Gujarati writer from India (1953–2019)

Utpal Harivallabh Bhayani (10 October 1953 – 16 October 2019) was a Gujarati language story writer, playwright, critic and translator from Gujarat, India.

==Life==
Utapal Bhayani was born on 10 October 1953 in Calicut (now Kozhikode) to Harivallabh Bhayani, a Gujarati writer. His family was from Mahuva in Bhavnagar district. He studied Master of Commerce and later qualified as Chartered Accountant which he accepted as his profession. He served as a trustee of Parichay Trust, Mumbai.

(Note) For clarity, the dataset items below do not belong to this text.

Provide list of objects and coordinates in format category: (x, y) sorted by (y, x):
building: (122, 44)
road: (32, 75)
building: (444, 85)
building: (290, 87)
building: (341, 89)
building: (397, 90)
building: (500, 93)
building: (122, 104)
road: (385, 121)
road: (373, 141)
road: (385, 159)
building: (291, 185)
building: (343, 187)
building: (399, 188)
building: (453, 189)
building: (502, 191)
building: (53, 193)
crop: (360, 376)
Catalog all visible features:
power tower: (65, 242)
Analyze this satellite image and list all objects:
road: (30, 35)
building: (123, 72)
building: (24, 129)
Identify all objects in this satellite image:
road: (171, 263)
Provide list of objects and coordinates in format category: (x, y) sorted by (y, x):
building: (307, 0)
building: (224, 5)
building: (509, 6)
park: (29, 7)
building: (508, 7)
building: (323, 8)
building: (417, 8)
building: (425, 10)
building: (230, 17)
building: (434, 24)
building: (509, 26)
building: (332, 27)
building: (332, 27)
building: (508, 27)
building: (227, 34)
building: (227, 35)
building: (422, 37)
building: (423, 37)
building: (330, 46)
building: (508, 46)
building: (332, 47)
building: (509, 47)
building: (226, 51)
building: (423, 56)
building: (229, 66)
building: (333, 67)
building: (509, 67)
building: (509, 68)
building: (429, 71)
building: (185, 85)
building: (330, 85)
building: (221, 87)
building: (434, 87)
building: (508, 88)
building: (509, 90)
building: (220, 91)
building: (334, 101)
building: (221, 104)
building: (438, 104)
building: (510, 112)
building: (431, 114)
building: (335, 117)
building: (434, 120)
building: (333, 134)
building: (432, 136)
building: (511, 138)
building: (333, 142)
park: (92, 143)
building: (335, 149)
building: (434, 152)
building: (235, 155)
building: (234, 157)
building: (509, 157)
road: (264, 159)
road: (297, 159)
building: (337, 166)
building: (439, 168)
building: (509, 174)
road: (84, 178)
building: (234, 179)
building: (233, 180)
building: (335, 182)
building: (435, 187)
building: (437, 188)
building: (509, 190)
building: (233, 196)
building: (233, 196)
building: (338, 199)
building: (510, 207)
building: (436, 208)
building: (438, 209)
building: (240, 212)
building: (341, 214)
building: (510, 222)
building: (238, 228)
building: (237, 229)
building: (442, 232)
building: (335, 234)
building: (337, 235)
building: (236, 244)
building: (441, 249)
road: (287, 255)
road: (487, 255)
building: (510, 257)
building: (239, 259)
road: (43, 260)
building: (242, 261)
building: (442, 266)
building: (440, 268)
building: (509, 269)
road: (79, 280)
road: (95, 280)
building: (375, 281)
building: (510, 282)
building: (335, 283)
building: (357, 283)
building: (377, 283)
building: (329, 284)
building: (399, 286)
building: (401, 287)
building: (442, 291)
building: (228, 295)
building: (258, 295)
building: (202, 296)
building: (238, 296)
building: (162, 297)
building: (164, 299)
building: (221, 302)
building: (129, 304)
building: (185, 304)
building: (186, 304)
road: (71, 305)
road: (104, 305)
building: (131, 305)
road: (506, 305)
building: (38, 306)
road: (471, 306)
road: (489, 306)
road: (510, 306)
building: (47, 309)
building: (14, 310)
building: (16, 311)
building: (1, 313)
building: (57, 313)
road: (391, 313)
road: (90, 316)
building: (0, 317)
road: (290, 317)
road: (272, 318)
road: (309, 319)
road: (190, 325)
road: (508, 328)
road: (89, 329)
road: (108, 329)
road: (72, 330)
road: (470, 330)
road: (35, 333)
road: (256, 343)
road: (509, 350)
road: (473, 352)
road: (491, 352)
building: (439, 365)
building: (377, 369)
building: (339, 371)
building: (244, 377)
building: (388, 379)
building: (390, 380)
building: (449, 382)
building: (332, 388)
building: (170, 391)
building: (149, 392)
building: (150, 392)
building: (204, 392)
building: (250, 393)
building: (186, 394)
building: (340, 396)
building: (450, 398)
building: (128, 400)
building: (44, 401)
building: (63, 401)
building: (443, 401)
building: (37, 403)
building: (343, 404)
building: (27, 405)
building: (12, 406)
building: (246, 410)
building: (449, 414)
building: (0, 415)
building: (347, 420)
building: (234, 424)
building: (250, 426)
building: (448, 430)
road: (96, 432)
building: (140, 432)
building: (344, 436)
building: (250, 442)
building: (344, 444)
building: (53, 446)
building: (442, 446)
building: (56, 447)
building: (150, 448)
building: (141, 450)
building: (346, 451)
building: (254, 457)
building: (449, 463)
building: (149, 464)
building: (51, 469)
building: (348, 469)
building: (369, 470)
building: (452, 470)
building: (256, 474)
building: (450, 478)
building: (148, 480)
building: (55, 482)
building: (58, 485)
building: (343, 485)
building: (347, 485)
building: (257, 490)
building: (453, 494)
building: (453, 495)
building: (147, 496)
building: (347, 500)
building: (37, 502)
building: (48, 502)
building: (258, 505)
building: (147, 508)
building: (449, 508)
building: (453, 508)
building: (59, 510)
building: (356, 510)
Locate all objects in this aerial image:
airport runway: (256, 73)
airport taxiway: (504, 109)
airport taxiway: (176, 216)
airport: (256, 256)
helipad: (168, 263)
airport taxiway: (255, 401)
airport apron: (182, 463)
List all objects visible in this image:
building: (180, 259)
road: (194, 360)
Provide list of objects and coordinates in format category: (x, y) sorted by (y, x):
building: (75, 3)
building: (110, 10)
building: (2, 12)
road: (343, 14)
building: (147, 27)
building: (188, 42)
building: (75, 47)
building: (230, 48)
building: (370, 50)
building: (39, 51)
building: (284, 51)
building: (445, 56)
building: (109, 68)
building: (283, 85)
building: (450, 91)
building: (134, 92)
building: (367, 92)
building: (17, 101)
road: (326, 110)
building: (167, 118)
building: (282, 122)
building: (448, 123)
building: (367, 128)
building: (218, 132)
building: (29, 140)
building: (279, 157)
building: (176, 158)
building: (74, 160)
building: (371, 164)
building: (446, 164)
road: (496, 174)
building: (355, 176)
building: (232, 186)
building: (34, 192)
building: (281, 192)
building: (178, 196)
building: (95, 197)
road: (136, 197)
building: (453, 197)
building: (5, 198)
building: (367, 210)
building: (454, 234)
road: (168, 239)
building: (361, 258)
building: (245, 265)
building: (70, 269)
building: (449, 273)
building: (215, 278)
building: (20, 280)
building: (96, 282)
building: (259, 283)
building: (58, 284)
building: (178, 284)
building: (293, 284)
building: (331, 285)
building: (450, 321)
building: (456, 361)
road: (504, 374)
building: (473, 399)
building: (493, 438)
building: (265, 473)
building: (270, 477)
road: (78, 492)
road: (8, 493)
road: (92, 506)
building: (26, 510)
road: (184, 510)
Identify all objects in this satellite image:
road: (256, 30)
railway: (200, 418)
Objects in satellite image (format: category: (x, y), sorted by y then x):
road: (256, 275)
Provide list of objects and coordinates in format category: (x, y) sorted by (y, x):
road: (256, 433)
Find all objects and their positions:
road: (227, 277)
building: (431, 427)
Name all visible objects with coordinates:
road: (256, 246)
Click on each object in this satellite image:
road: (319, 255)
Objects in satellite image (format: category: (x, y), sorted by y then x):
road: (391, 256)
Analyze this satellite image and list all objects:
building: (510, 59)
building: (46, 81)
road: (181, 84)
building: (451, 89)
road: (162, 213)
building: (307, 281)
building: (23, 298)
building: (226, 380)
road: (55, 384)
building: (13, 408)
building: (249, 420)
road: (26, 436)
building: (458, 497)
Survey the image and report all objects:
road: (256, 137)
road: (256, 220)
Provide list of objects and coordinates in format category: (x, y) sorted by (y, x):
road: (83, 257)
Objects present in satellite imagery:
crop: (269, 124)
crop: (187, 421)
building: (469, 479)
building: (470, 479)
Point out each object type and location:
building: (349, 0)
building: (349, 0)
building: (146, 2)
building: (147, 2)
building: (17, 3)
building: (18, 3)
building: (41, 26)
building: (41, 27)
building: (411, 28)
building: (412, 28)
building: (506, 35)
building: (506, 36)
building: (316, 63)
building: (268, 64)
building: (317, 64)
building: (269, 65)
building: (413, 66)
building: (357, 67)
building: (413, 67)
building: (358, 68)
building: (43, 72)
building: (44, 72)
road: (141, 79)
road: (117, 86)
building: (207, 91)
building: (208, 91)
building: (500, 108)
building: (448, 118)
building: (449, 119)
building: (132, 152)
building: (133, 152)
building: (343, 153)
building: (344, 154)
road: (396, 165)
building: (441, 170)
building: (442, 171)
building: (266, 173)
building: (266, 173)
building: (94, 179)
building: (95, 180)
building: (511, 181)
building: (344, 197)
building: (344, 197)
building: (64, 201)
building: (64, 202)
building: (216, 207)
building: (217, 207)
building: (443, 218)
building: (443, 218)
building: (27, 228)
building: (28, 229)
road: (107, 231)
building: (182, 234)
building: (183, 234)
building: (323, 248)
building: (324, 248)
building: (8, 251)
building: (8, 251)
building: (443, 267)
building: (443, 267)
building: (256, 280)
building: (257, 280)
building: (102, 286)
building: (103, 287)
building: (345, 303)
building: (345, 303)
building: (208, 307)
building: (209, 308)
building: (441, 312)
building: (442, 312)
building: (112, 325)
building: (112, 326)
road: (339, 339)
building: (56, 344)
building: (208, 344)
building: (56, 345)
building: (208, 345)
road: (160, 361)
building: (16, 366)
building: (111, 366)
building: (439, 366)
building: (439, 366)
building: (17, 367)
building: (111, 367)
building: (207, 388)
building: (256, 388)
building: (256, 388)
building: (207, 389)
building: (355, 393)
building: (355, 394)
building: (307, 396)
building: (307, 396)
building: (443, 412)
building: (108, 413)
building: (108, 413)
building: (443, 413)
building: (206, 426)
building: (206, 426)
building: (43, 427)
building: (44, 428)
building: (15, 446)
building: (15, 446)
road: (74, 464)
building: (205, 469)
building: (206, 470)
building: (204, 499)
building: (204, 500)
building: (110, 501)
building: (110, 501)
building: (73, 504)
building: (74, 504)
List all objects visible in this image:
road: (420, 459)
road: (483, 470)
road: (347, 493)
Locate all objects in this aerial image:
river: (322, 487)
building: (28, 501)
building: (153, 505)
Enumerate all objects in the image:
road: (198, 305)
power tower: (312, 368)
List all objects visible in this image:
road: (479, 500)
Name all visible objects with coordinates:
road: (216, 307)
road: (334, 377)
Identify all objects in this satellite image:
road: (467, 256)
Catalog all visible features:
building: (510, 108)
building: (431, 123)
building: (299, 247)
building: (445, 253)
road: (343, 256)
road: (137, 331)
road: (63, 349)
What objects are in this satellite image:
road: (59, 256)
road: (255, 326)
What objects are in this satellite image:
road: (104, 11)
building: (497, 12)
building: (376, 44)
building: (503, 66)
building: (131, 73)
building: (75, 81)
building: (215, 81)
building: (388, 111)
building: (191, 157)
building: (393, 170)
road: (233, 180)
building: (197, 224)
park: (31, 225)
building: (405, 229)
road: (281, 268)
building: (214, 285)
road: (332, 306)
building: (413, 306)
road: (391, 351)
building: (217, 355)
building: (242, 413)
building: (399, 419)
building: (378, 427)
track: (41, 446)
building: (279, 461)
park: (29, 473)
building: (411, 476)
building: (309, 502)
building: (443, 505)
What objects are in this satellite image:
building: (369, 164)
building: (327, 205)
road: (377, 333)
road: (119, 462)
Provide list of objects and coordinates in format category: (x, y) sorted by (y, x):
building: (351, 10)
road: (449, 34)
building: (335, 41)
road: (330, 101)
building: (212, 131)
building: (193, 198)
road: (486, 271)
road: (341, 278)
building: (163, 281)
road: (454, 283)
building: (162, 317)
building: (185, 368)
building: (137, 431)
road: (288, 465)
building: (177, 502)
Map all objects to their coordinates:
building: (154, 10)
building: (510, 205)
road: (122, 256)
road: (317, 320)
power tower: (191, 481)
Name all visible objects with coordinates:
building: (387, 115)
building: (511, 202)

He died on 16 October 2019.

==Works==
Nimajjan (1978) was his first collection of stories followed by Hallo! (1983) which included some experimental stories. Khatavani (1995) was well received by critics. Vahi (2008) was his fourth collection. His story Mijbani was included in Swatantrottar Gujarati Navlika edited by Raghuveer Chaudhari. His Extra Ticket was anthologized in Ketlik Gujarati Tunki Vartao (1955–80) edited by Gulabdas Broker and Suman Shah.

He was a prolific drama critic but he considered his works as Samiksha not criticism. His drama criticism works starting in 1976 include Drashyafalak (1981), Preksha (1986), Natakno Jeev (1987), Tarjni Sanket (1992), Samajik Natak: Ek Nutan Unmesh (1993), Deshvideshni Rangbhumi (2001), Rangbhumi (2004), Natyadrashti (2003), Natyagoshthi (2004).
Mahabharat (1991) and Sahyog (1999) are translations. He edited Sampark (1982), Adhunik Gujarati Ekankio (1994) and Sureshni Sathe Sathe (2007).

==Awards==
His story collection Khatvani (1995) was awarded by Gujarati Sahitya Parishad.